Battle led the program at Tennessee from 1970 to ‘76 as one of the youngest college coaches in the country.
“I don’t know what happened in that meeting, but when Joe came out, all of the sudden he wanted to go through initiation for A Club,” said Battle, who was president of the club his senior year.

One of Battle’s best friends in sports business is Jim Host. While Battle was building his collegiate licensing business, Host was building his own multimedia rights business. But the models were drastically different. CLC paid a royalty to a school after a sale had been made, which worked for Battle’s conservative financial philosophy. Host, on the other hand, paid out millions in guarantees to his college clients and then sold the advertising and sponsorship to make his money back. Even though that model made Battle nervous, he had several conversations about partnering with Host and merging their companies.

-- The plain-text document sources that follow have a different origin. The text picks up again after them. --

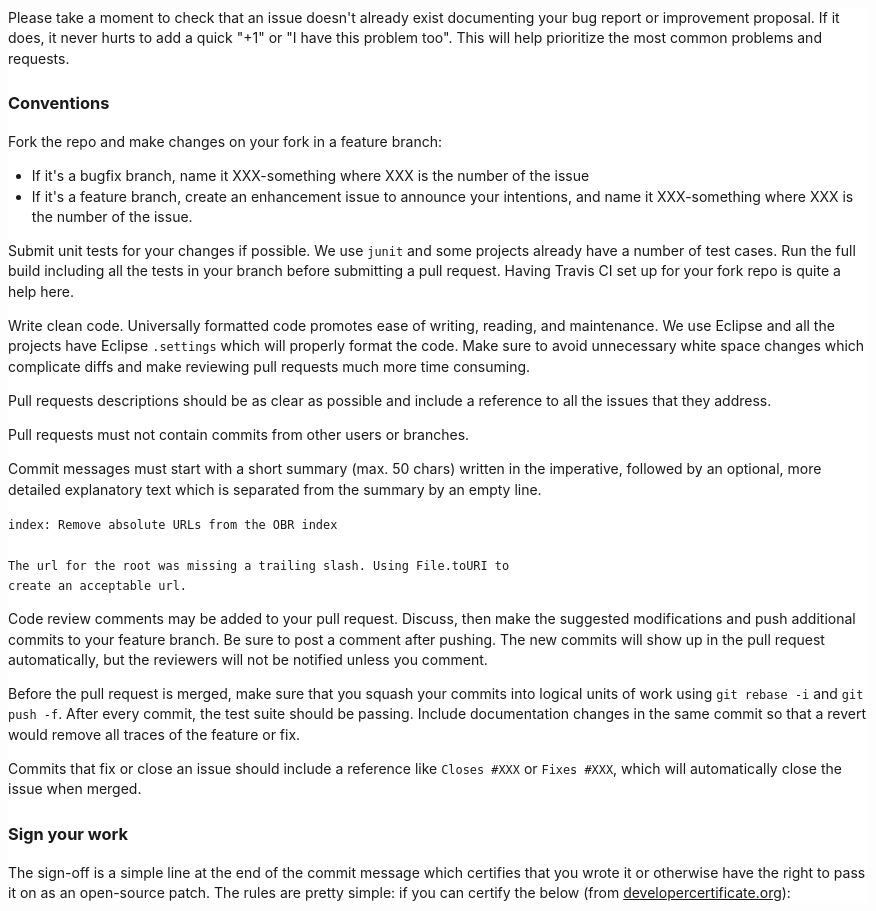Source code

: Please take a moment to check that an issue doesn't already exist
documenting your bug report or improvement proposal. If it does, it
never hurts to add a quick "+1" or "I have this problem too". This will
help prioritize the most common problems and requests.

### Conventions

Fork the repo and make changes on your fork in a feature branch:

- If it's a bugfix branch, name it XXX-something where XXX is the number of the
  issue
- If it's a feature branch, create an enhancement issue to announce your
  intentions, and name it XXX-something where XXX is the number of the issue.

Submit unit tests for your changes if possible. We use `junit` and some projects already 
have a number of test cases. Run the full build including all
the tests in your branch before submitting a pull request. Having Travis CI set up
for your fork repo is quite a help here.

Write clean code. Universally formatted code promotes ease of writing, reading,
and maintenance. We use Eclipse and all the projects have Eclipse `.settings` which
will properly format the code. Make sure to avoid unnecessary white space changes
which complicate diffs and make reviewing pull requests much more time consuming.

Pull requests descriptions should be as clear as possible and include a
reference to all the issues that they address.

Pull requests must not contain commits from other users or branches.

Commit messages must start with a short summary (max. 50
chars) written in the imperative, followed by an optional, more detailed
explanatory text which is separated from the summary by an empty line.

    index: Remove absolute URLs from the OBR index

    The url for the root was missing a trailing slash. Using File.toURI to
    create an acceptable url.

Code review comments may be added to your pull request. Discuss, then make the
suggested modifications and push additional commits to your feature branch. Be
sure to post a comment after pushing. The new commits will show up in the pull
request automatically, but the reviewers will not be notified unless you
comment.

Before the pull request is merged, make sure that you squash your commits into
logical units of work using `git rebase -i` and `git push -f`. After every
commit, the test suite should be passing. Include documentation changes in the
same commit so that a revert would remove all traces of the feature or fix.

Commits that fix or close an issue should include a reference like `Closes #XXX`
or `Fixes #XXX`, which will automatically close the issue when merged.

### Sign your work

The sign-off is a simple line at the end of the commit message
which certifies that you wrote it or otherwise have the right to
pass it on as an open-source patch.  The rules are pretty simple: if you
can certify the below (from
[developercertificate.org](http://developercertificate.org/)):
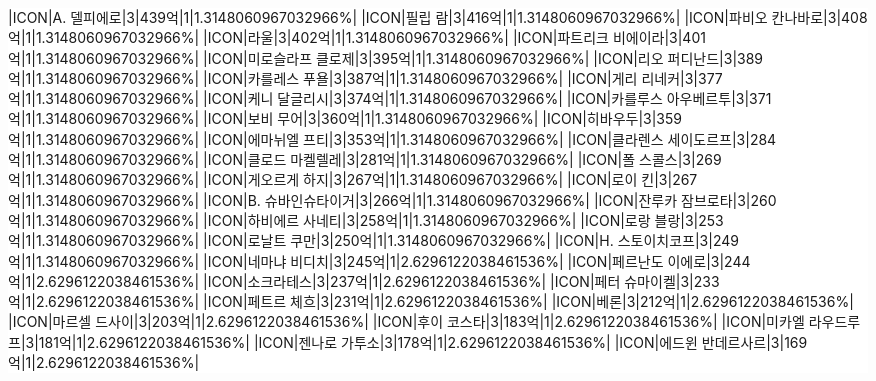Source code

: |ICON|A. 델피에로|3|439억|1|1.3148060967032966%|
|ICON|필립 람|3|416억|1|1.3148060967032966%|
|ICON|파비오 칸나바로|3|408억|1|1.3148060967032966%|
|ICON|라울|3|402억|1|1.3148060967032966%|
|ICON|파트리크 비에이라|3|401억|1|1.3148060967032966%|
|ICON|미로슬라프 클로제|3|395억|1|1.3148060967032966%|
|ICON|리오 퍼디난드|3|389억|1|1.3148060967032966%|
|ICON|카를레스 푸욜|3|387억|1|1.3148060967032966%|
|ICON|게리 리네커|3|377억|1|1.3148060967032966%|
|ICON|케니 달글리시|3|374억|1|1.3148060967032966%|
|ICON|카를루스 아우베르투|3|371억|1|1.3148060967032966%|
|ICON|보비 무어|3|360억|1|1.3148060967032966%|
|ICON|히바우두|3|359억|1|1.3148060967032966%|
|ICON|에마뉘엘 프티|3|353억|1|1.3148060967032966%|
|ICON|클라렌스 세이도르프|3|284억|1|1.3148060967032966%|
|ICON|클로드 마켈렐레|3|281억|1|1.3148060967032966%|
|ICON|폴 스콜스|3|269억|1|1.3148060967032966%|
|ICON|게오르게 하지|3|267억|1|1.3148060967032966%|
|ICON|로이 킨|3|267억|1|1.3148060967032966%|
|ICON|B. 슈바인슈타이거|3|266억|1|1.3148060967032966%|
|ICON|잔루카 잠브로타|3|260억|1|1.3148060967032966%|
|ICON|하비에르 사네티|3|258억|1|1.3148060967032966%|
|ICON|로랑 블랑|3|253억|1|1.3148060967032966%|
|ICON|로날트 쿠만|3|250억|1|1.3148060967032966%|
|ICON|H. 스토이치코프|3|249억|1|1.3148060967032966%|
|ICON|네마냐 비디치|3|245억|1|2.6296122038461536%|
|ICON|페르난도 이에로|3|244억|1|2.6296122038461536%|
|ICON|소크라테스|3|237억|1|2.6296122038461536%|
|ICON|페터 슈마이켈|3|233억|1|2.6296122038461536%|
|ICON|페트르 체흐|3|231억|1|2.6296122038461536%|
|ICON|베론|3|212억|1|2.6296122038461536%|
|ICON|마르셀 드사이|3|203억|1|2.6296122038461536%|
|ICON|후이 코스타|3|183억|1|2.6296122038461536%|
|ICON|미카엘 라우드루프|3|181억|1|2.6296122038461536%|
|ICON|젠나로 가투소|3|178억|1|2.6296122038461536%|
|ICON|에드윈 반데르사르|3|169억|1|2.6296122038461536%|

“Jim is a much bigger risk taker than I am,” Battle said. “I don’t do well with that. I love Jim; he’s one of my favorite people and I’ve learned a lot from him. We talked about trading stock, or getting together. I was willing to seriously entertain it, so we went through the exercise. We opened our books and our numbers were pretty straightforward. Their numbers kept moving. They were based more on ‘What we’re going to do.’ I don’t want to know what you’re going to do. What are you doing right now? I got a little nervous. I didn’t see where we needed to be together.”

On the decision to sell CLC to IMG in 2007 for more than $100 million, Battle said, “I would have been happy either way. I was happy to leave it the way it was, hoping my grandchildren would get in the business someday. But if you’re going to sell, the time we sold was about as good a time as you could want.”